R. My answer is Hannah Arendt’s. Some of us have a self-esteem, an inner freedom that allows them, at an order, to choose. Instead, Papon submitted to all orders and executed them to climb the hierarchy.
Q. Let’s go back to the present. Has the pandemic changed you?
R. I dare not say it, but for me the first confinement, in the spring of 2020, was a moment of happiness. I have a house and a garden by the sea. He didn’t have to travel or respond to invitations. I was able to work at my own pace. At dusk I bathed in the sea and walked. I have never had such a healthy life. And now I spend the day on the plane and the train. It is an unhealthy life. Everything is going too fast.
P. For others it was not so placid.
R. I am ashamed that I was happy when many were unhappy. In a peaceful country, 12% of adolescents become depressed. In a country after the covid, according to an evaluation, they are 39%. Those who have paid the highest price for covid are adolescents. Some will not recover what they lost, others will find it difficult.
Q. Why are adolescents the most affected?
R. In adolescence there is a pruning of neurons. The brain works better with fewer neurons, with less energy. Adolescents have two or three years to learn to learn, to orient themselves in one direction. If, due to a family conflict or because the boys prefer to play soccer, they miss these two years, then it is difficult for them to get back on track. In school or college, you laugh, agree or disagree with a teacher, your brain is activated. Before a screen, the brain goes numb.
Q. What consequences will this situation have for these adolescents as adults?
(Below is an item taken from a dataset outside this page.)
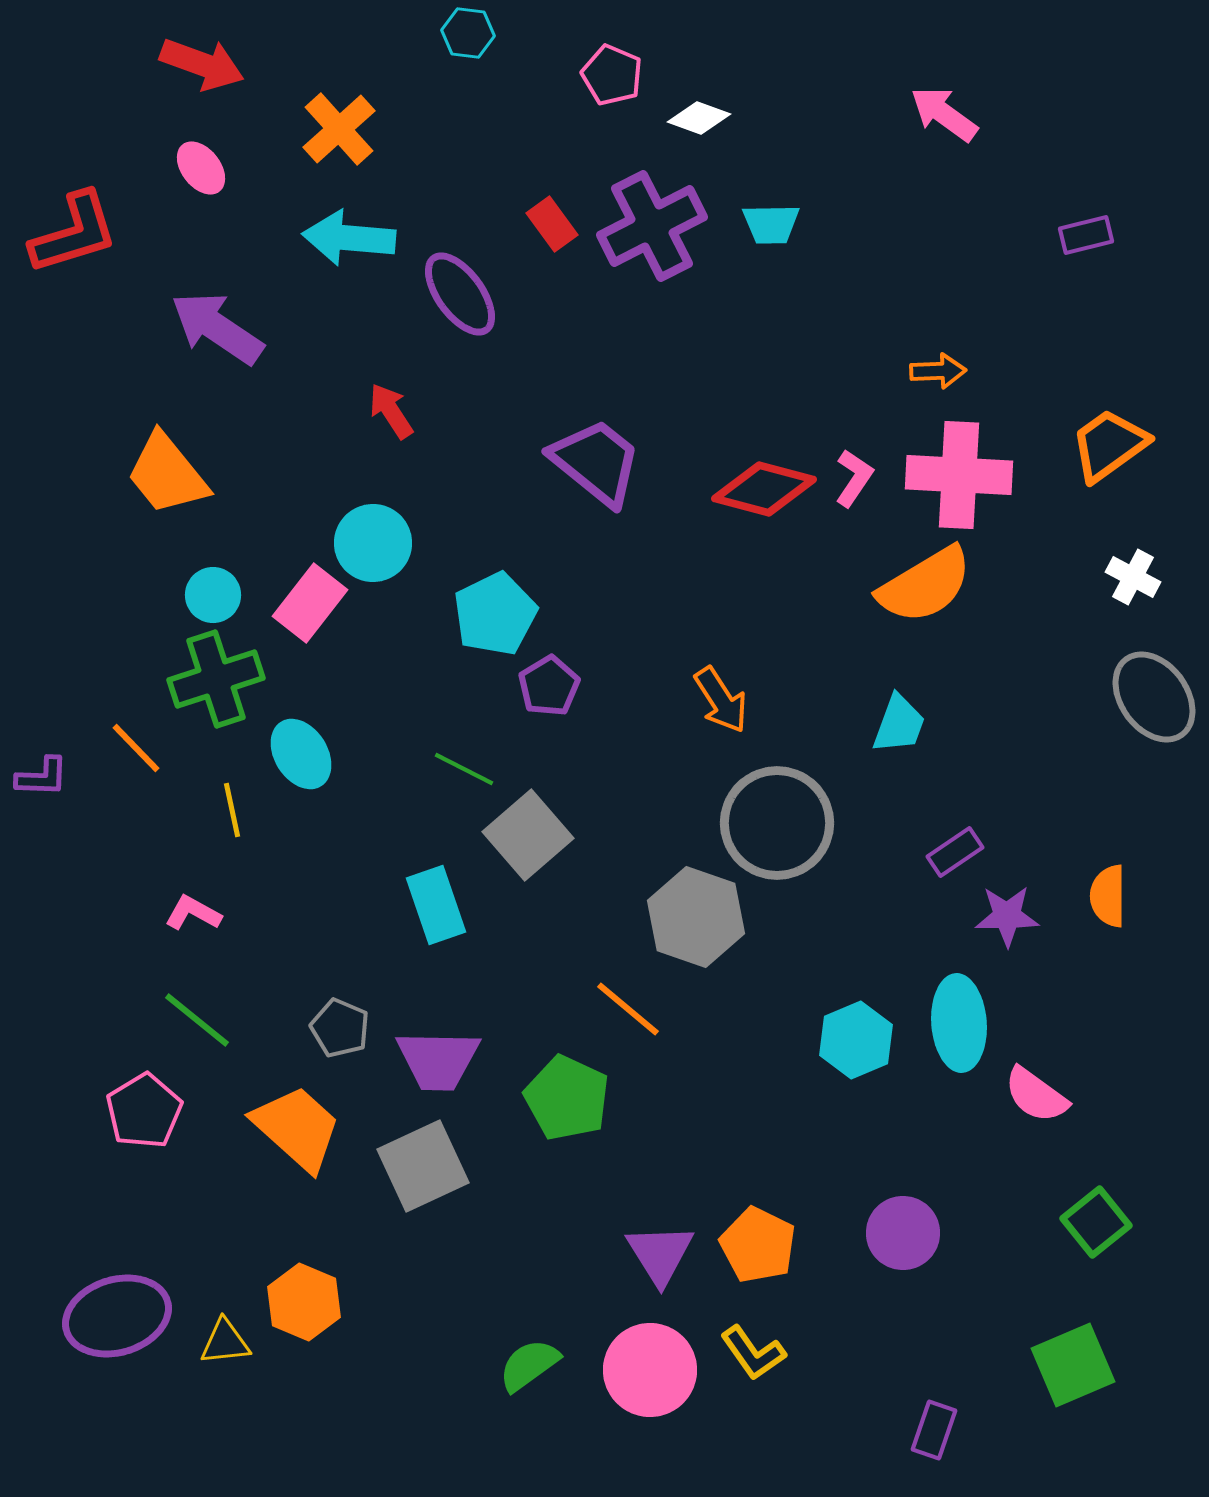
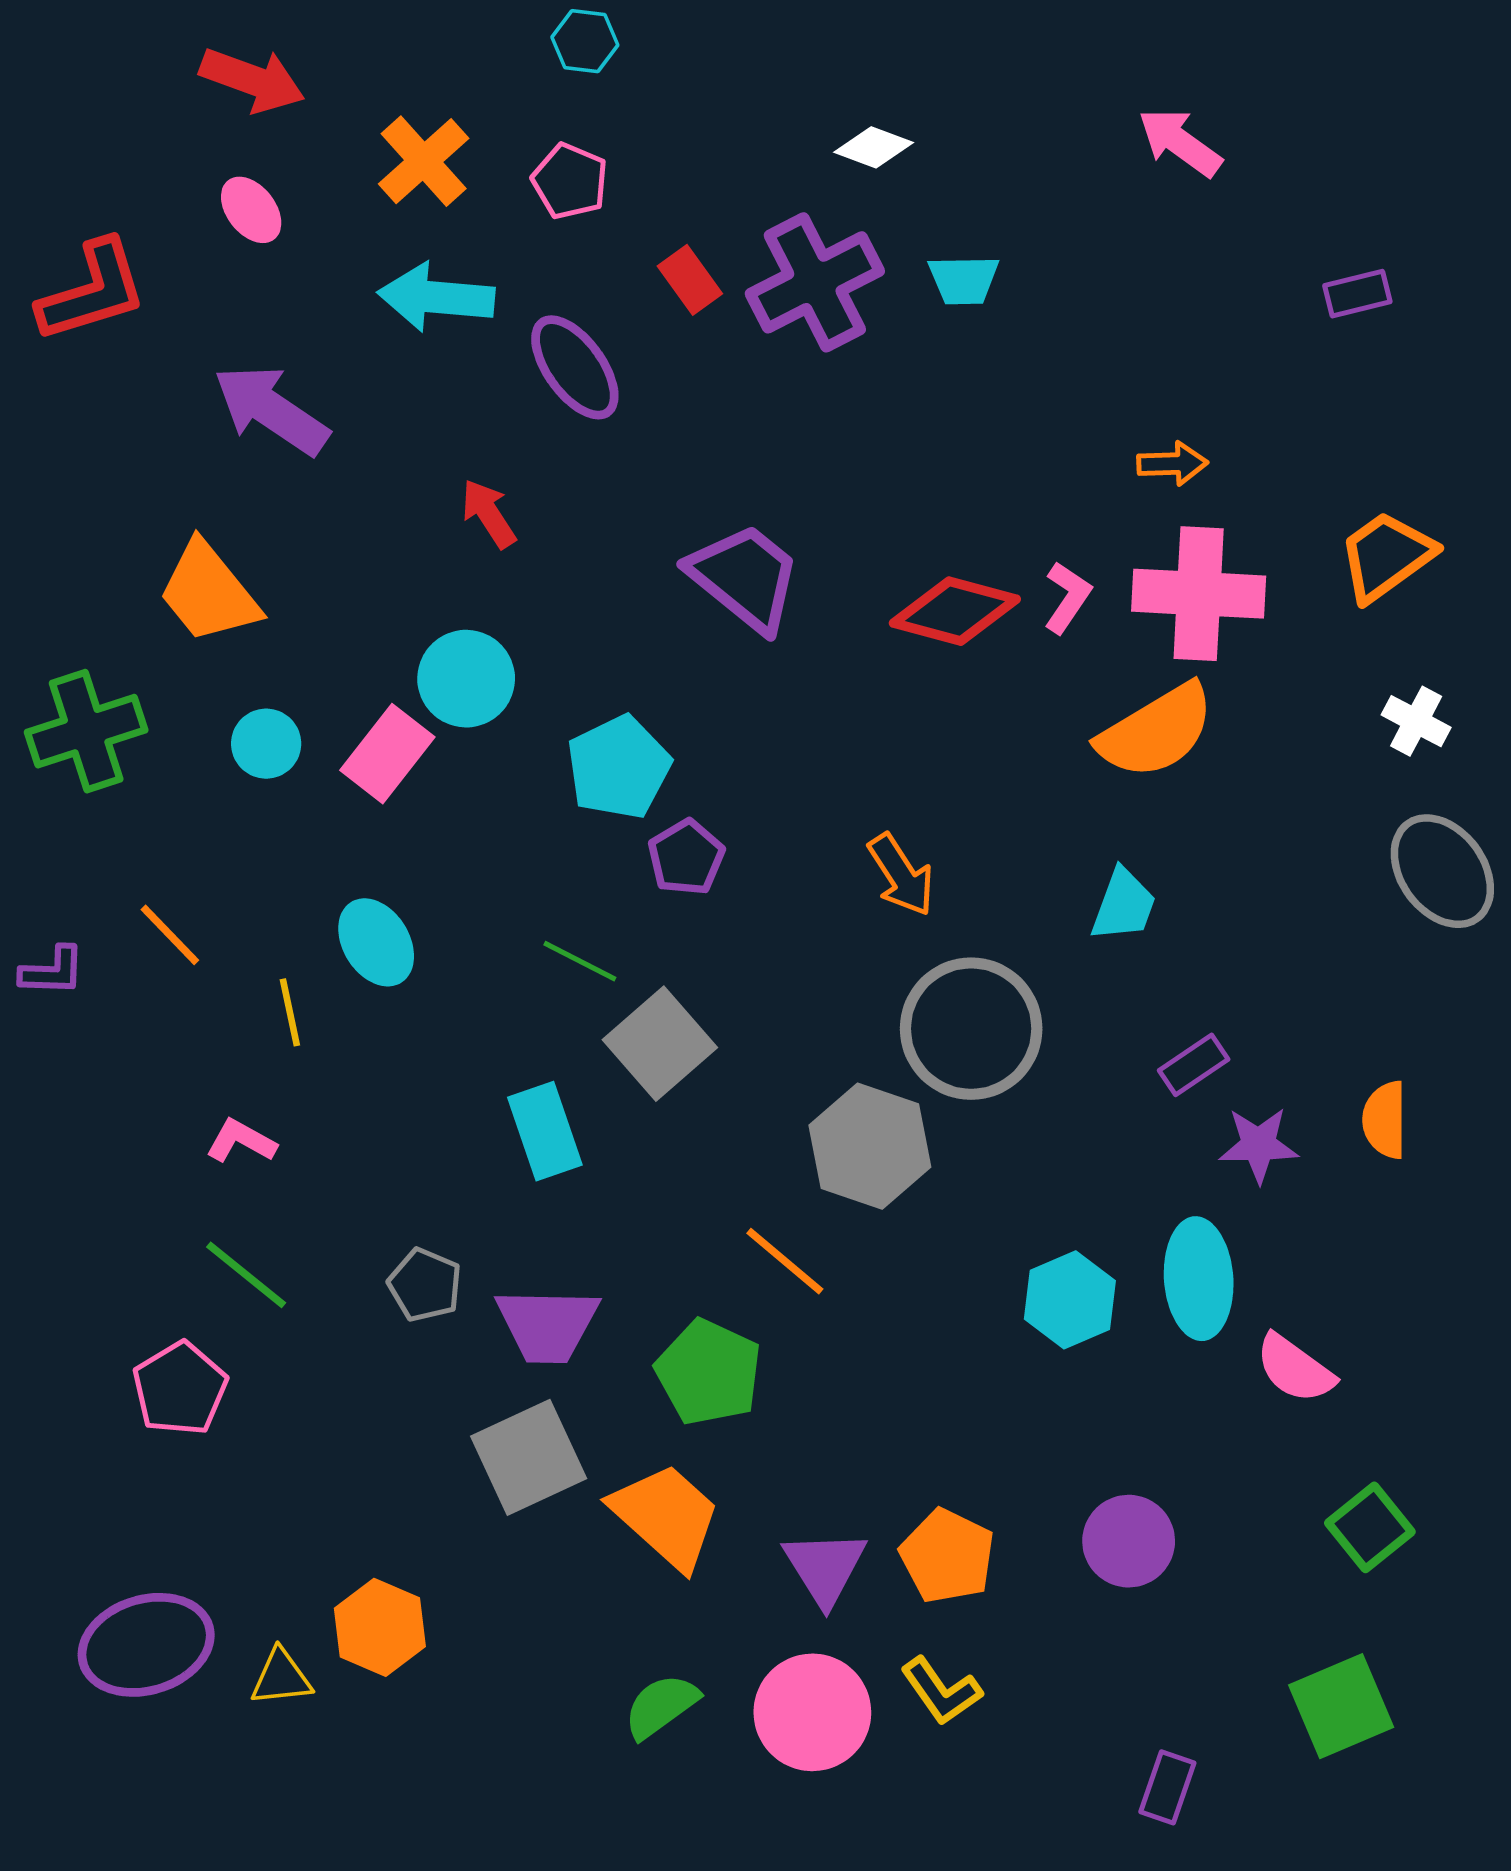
pink pentagon: (612, 75) -> (570, 181), moved
green cross: (216, 679) -> (86, 731), moved
orange trapezoid: (297, 1128) -> (666, 1516), moved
R. They will be in chronic depression. They will have small trades that will not interest them. They will learn to be in charge of society. They have missed a sensitive period of their development. To reconnect they will have to work 10 times more.
Q. There is a social factor.
R. The children of the rich endured confinement better than the children of the poor. They lived in apartments with excessive density and exasperated by the presence of others. They calmed down in front of the screens. The screens numb the psyche and increase the weight. During confinement, the daughters of the rich did not gain weight; the daughters of the poor got fat.
Q. Didn’t we “come out stronger”, as a Spanish government campaign said?
R. I do not believe it. Nietzsche used to say that what doesn’t hurt you makes you stronger. It’s false. When you have been injured you have acquired a factor of vulnerability. Young people who have lost the hook or people who have suffered depression during the virus will have sequelae.
P. I see you pessimistic.
R. Yes and no. This has not been a crisis. In a seizure of epilepsy: one speaks, falls, has convulsions, gets up and finishes the sentence. Things go back to the way they were before. And now things will return, but not as before. The right word now is not crisis: it is catastrophe. After wars and epidemics there have been cultural revolutions. Vocational training, university, the relationship between men and women, old age are already being rethought. We are going to rethink our way of living together.